So, I decided to make something edible for this week's project that COULD be made in advance. The answer?
HOME MADE JAM!
This, my friends, is Peach and Vanilla Bean Jam!
Oh my word. I was so excited when I stumbled upon the recipe for this amazing jam here and here. The ingredients are so simple- peaches, vanilla beans, sugar and a little lemon juice!
The more complicated part of the process- for me at least- was the idea of CANNING this jam. I learned a lot about canning through some internet research and through making this jam myself. I am in NO way an expert, but I'll share what I've been reading to give you some tips at the end of the post! Don't be scared of canning!
So first things first, here is the more specific list of ingredients needed:
3 lbs. ripe peaches, peeled, pitted and coarsely chopped
3½ cups sugar
1-2 vanilla bean(s), halved lengthwise, seeds scraped out
Juice of 1 lemon
I decided that instead of fresh peaches (I don't even think they're in season right now), I would use thawed frozen peaches. Frozen peaches are just as good as the real deal and are already peeled and pitted. Can't beat that. Also, due to my laziness, I decided not to "coarsley chop" my peaches, but instead to throw them in my food processor. If you choose to use a processor, be careful not to over-process it and turn it into peach puree! You want to have medium size pieces of peaches still intact (see below). You could obviously still hand chop them if you don't have a processor.
Next, I put all of the ingredients into my medium sized stock pot. You will want to put it both the vanilla bean seeds AND the pods. Just don't forget to take the pods out before canning your jam.
The seeds from two vanilla beans go a very long way! SEE?
Click on the picture and look closely! There are a ton of seeds!
(* A note on vanilla beans: Don't buy them from the baking/cake mix/spices aisle. I found them there for $9/ PER VANILLA BEAN! Yikes! Instead, you can usually find them in the produce section by the dried fruits and spices- I've found them at Schnuck's and Dierbergs- for about $3-5 per bean. It still seems expensive, but like I said a little goes a long way.)
After it has simmered for 1.5 hours or so, the mixture should be all carmelized (browned) and delicious looking. Take a little sample of it out of the pot and put on a cool plate to see if it "gels" when cooled. If it does, its ready to can!
- Before filling your jars with jam, sterilize them (and the lids and rings) by putting them in the oven at around 175 degrees F for about 25 minutes ( Ina Garten- Barefoot Contessa )
- After filling and sealing the sterilized jars, put the jars in a large stockpot with boiling water (1-2 inches of water covering the jars) for 5-10 mins ( Pick Your Own )

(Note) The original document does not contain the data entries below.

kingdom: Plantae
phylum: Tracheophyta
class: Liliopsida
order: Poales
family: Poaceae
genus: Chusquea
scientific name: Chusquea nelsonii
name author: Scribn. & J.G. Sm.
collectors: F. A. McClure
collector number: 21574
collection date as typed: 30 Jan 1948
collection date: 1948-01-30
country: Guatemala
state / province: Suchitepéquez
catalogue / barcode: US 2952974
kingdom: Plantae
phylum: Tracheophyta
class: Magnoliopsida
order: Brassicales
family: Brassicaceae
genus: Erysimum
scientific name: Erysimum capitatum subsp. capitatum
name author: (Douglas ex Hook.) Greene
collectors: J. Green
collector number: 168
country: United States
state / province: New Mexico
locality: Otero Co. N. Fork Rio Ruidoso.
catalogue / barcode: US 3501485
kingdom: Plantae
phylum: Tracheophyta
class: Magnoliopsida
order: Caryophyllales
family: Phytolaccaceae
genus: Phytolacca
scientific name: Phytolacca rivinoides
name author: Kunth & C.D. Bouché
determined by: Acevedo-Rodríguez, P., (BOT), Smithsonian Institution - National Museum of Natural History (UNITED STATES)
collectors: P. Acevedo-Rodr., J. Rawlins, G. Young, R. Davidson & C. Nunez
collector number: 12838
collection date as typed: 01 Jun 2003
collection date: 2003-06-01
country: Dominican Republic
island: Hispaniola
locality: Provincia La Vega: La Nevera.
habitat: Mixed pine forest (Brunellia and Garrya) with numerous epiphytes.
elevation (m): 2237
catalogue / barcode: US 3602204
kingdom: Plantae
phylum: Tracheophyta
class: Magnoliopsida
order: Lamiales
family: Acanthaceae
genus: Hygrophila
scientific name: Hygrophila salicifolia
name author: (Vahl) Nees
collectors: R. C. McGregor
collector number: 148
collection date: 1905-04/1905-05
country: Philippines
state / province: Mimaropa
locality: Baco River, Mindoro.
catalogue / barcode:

- Now, CAREFULLY take the jars out of the water and put them on a towel or heat proof surface to cool. Place them on the towel for 15mins upside down, but after 15mins turn them right side up again. Leave them to cool overnight. The lids should make a popping noise (but not necessarily) to signify that they have been sealed probably ("My Sister's Kitchen" )
P.S. Is the recipient of your gift not into sweets or jams? My friend KellyBeth has a really awesome blog, Life at the Polish Palace and a while back she had a post about making and canning your own salsa.
You should definitely read her post here:
SALSA! Life at the Polish Palace
I really hope my jars end up sealing properly- since I've never done it before, I'm a little nervous. But what I CAN say with absolute certainty is that this jam smells and tastes SO GOOD and I think anyone would be happy to get it as a gift! I love it. I hope that you will give canning a try this week too!